BEGIN Exercise input

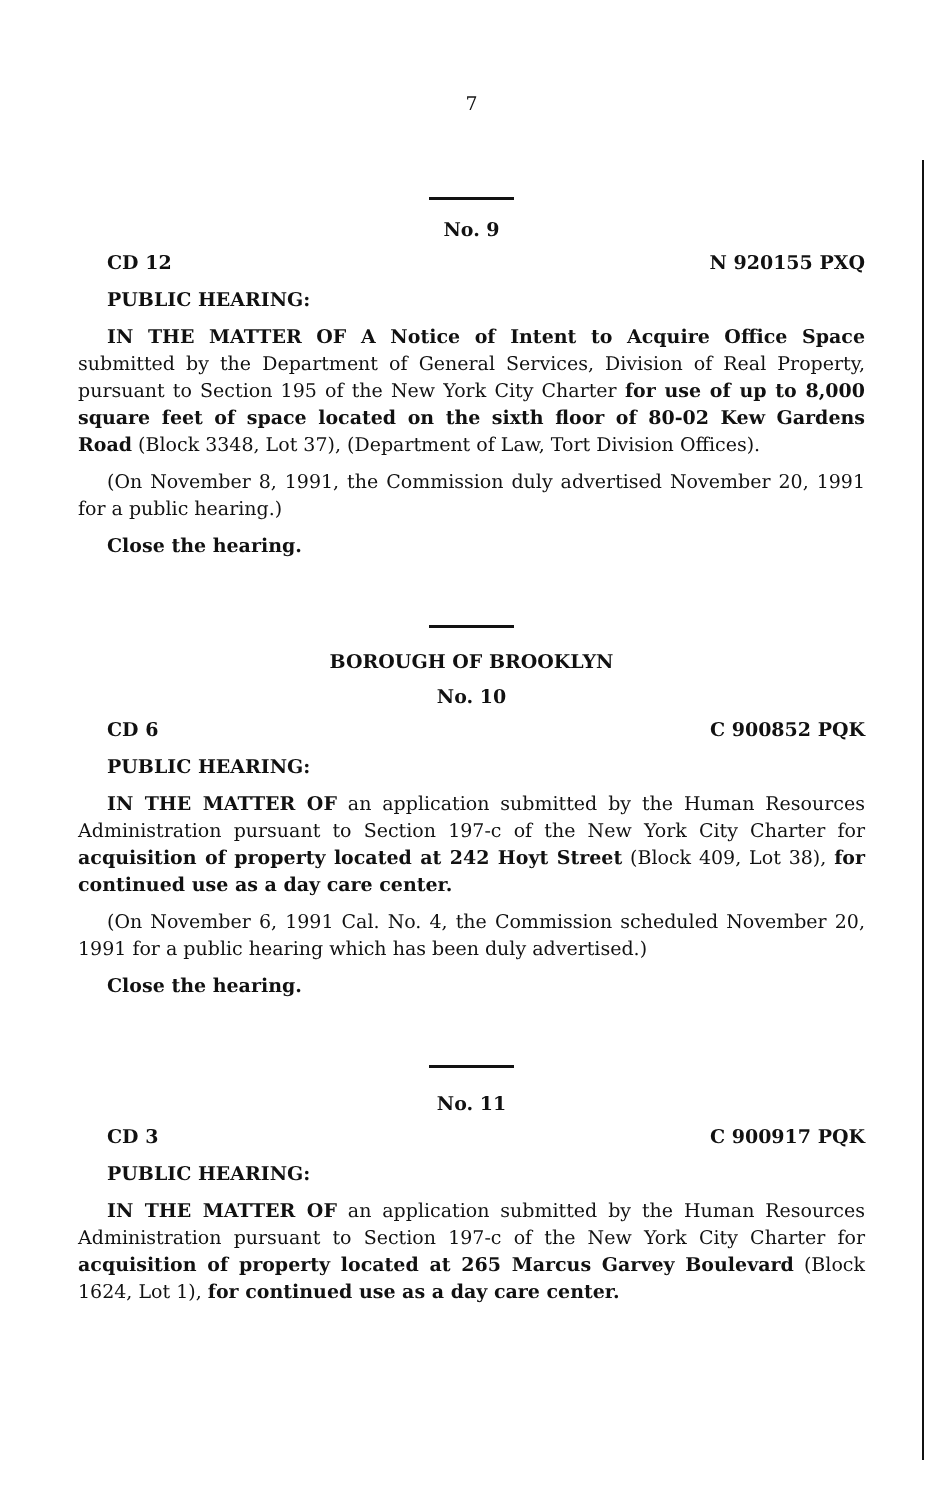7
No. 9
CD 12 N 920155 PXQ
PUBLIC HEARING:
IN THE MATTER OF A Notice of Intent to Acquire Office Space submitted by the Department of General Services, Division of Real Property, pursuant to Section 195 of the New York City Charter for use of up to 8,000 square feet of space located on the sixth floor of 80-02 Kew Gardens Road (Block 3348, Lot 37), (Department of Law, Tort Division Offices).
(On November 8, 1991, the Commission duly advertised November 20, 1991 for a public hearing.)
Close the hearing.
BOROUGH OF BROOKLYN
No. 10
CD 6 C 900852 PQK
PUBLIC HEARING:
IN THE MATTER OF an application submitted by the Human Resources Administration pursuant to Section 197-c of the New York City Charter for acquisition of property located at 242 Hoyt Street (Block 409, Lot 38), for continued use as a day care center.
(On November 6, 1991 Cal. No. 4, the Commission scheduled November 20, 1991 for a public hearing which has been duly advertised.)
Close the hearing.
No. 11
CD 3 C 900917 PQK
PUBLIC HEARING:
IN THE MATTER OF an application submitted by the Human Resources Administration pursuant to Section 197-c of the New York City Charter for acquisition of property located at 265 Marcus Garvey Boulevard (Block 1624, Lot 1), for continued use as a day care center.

END Exercise input
BEGIN Exercise input

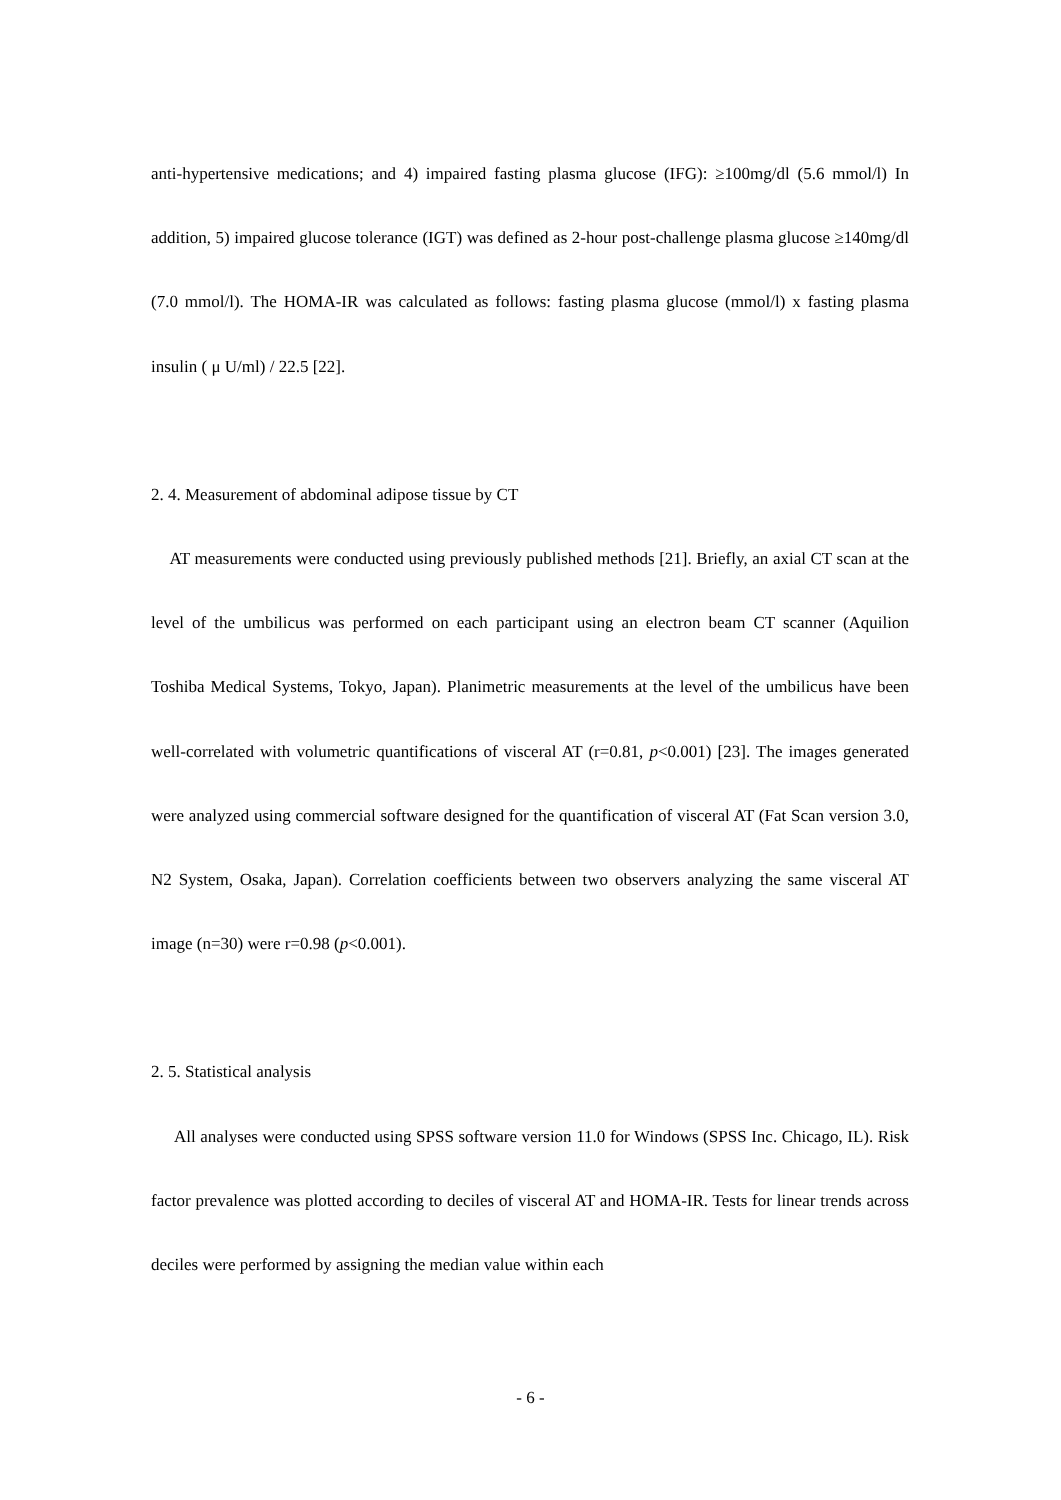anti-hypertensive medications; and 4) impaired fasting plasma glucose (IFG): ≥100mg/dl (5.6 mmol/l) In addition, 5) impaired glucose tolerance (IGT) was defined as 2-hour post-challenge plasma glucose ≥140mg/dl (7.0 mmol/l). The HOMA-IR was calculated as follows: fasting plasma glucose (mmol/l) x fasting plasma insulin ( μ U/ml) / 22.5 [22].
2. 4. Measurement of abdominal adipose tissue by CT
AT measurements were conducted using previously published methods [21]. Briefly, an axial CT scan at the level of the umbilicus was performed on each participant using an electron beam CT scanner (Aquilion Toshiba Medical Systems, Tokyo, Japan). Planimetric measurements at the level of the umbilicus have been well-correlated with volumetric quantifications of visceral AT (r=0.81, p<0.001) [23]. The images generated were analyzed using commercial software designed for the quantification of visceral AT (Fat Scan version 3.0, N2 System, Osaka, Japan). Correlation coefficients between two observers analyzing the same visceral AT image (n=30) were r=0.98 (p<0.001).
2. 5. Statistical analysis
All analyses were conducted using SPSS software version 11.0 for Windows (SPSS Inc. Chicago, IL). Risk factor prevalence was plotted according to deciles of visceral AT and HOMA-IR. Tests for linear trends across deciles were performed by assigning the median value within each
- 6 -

END Exercise input

▶ **Task details**
Return each line of the preceding material in which "MATTER" can be found.

▶ **Solution to this exercise**
IN THE MATTER OF A Notice of Intent to Acquire Office Space submitted by the Department of General Services, Division of Real Property, pursuant to Section 195 of the New York City Charter for use of up to 8,000 square feet of space located on the sixth floor of 80-02 Kew Gardens Road (Block 3348, Lot 37), (Department of Law, Tort Division Offices).
IN THE MATTER OF an application submitted by the Human Resources Administration pursuant to Section 197-c of the New York City Charter for acquisition of property located at 242 Hoyt Street (Block 409, Lot 38), for continued use as a day care center.
IN THE MATTER OF an application submitted by the Human Resources Administration pursuant to Section 197-c of the New York City Charter for acquisition of property located at 265 Marcus Garvey Boulevard (Block 1624, Lot 1), for continued use as a day care center.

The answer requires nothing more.